Skip to content

Memory Math

Formula

Raw weight memory starts with:

weight_memory = parameter_count × bytes_per_parameter

Useful byte assumptions:

  • fp16 / bf16 = 2 bytes
  • int8 = 1 byte
  • int4 = 0.5 byte

Worked examples

Representative 7B model

Precision Approx weight memory
fp16 / bf16 13.04 GB
int8 6.52 GB
int4 3.26 GB

Computation:

  • fp16: 7e9 × 2 / 1024^3 ≈ 13.04 GB
  • int8: 7e9 × 1 / 1024^3 ≈ 6.52 GB
  • int4: 7e9 × 0.5 / 1024^3 ≈ 3.26 GB

KV-cache caveat

Even if the weights fit after quantization, serving memory still grows with:

  • sequence length
  • batch size / concurrency
  • layer count
  • number of KV heads

So a quantized model can still fail under long prompts or many simultaneous requests.

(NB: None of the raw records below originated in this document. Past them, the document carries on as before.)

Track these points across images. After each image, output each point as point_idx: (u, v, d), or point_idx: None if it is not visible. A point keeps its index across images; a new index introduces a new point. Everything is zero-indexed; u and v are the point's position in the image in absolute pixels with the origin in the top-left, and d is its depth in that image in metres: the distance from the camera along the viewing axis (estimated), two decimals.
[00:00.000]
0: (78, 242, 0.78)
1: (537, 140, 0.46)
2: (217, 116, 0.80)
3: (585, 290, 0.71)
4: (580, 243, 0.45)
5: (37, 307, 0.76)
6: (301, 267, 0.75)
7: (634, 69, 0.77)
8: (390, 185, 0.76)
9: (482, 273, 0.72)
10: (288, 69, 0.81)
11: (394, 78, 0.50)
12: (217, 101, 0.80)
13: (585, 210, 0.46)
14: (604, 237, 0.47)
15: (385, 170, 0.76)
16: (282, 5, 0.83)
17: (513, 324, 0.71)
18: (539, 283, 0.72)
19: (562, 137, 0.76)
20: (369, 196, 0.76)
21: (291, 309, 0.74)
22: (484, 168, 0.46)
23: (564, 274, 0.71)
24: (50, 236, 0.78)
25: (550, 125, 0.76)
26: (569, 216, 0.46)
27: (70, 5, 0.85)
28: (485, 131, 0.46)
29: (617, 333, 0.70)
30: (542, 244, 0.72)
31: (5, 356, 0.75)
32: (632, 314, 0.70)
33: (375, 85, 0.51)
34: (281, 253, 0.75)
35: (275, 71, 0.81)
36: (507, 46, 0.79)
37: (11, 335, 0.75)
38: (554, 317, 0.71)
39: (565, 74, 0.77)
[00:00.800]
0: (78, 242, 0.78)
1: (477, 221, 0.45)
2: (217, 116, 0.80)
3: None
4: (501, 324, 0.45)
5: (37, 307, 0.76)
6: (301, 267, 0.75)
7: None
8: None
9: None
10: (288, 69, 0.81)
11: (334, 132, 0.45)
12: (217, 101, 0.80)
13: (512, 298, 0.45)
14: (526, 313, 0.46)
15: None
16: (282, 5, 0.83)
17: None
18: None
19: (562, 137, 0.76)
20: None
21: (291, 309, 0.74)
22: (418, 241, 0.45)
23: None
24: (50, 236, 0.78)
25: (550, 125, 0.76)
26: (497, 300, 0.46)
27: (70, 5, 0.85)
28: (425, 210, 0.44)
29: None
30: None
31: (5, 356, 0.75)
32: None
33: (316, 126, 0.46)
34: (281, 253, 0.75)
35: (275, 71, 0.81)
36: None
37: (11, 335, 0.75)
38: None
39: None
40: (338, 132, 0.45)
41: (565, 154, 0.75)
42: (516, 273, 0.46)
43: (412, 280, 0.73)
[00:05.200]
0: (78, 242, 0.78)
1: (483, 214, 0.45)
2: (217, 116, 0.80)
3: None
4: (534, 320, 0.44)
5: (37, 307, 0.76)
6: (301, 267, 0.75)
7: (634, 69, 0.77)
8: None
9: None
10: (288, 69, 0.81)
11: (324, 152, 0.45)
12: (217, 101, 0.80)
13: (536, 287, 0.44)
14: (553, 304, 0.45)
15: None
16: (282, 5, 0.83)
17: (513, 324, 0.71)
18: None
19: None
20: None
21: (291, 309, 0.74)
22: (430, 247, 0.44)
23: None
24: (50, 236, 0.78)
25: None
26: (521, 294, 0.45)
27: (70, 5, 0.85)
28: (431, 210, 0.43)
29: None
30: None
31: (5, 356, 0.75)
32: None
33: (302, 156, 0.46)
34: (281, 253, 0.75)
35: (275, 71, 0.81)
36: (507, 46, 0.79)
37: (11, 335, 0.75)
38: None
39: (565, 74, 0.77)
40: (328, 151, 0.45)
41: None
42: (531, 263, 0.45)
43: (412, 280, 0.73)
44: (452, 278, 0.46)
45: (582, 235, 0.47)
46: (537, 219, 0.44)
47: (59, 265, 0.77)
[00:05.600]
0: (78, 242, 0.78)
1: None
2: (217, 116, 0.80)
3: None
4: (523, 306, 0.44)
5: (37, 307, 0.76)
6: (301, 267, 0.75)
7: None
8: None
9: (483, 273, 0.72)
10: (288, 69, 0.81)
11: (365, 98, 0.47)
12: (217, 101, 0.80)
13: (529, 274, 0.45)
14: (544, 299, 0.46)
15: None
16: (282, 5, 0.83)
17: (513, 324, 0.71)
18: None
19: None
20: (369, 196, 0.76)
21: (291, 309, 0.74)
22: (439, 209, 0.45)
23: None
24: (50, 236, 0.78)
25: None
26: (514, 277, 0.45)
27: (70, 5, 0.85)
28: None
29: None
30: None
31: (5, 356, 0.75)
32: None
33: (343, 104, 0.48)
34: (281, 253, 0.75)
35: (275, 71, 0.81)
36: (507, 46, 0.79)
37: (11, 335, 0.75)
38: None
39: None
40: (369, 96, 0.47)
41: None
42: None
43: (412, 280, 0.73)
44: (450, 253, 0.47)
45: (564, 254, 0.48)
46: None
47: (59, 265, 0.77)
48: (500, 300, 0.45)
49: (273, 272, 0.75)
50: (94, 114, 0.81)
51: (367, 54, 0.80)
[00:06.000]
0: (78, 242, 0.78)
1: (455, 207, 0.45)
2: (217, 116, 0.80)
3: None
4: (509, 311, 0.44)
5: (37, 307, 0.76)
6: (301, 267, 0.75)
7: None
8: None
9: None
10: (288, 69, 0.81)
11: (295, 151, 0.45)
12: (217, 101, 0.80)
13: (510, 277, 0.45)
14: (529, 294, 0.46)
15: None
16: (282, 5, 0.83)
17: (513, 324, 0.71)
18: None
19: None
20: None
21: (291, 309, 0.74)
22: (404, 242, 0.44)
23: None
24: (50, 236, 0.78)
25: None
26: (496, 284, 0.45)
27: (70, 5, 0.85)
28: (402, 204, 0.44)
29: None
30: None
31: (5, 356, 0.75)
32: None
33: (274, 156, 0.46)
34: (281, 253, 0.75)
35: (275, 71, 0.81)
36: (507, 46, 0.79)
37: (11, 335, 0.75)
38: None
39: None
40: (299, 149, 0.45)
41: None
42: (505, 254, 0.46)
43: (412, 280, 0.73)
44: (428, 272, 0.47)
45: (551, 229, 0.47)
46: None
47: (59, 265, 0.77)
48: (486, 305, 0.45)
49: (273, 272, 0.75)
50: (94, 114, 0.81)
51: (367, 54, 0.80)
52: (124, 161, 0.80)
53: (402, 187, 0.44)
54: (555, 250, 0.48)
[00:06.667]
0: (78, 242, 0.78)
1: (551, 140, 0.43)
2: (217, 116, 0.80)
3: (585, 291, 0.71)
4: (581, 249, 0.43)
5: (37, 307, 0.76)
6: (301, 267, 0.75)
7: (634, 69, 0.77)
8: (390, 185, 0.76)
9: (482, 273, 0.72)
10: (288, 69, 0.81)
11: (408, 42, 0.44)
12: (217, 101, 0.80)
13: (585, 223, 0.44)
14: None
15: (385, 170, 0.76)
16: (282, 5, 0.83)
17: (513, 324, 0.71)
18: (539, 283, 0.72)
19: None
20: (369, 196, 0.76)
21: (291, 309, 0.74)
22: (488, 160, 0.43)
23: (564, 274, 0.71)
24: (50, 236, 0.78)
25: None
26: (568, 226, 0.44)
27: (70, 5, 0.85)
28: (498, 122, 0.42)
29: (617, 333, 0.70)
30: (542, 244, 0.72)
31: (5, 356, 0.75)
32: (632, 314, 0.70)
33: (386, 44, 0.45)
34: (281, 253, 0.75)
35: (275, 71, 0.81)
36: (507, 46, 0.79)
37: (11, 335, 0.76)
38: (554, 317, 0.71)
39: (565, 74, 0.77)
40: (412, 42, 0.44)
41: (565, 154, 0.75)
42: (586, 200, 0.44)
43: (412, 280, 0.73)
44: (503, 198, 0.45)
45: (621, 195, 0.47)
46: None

Hardware assumption for the real hands_on_lab

Assume one 24 GB GPU for a practical local decision:

  • fp16 7B can be tight once runtime buffers and KV cache are included
  • int8 is much safer for serving
  • int4 may be needed if concurrency or context is large
  • LoRA is feasible if the base model already fits for training
  • QLoRA becomes attractive if only the compressed base fits

Smoke-path note

The runnable scripts in this folder use a tiny local model to validate the workflow. The formulas above keep the decision memo grounded in a realistic 7B-style deployment question.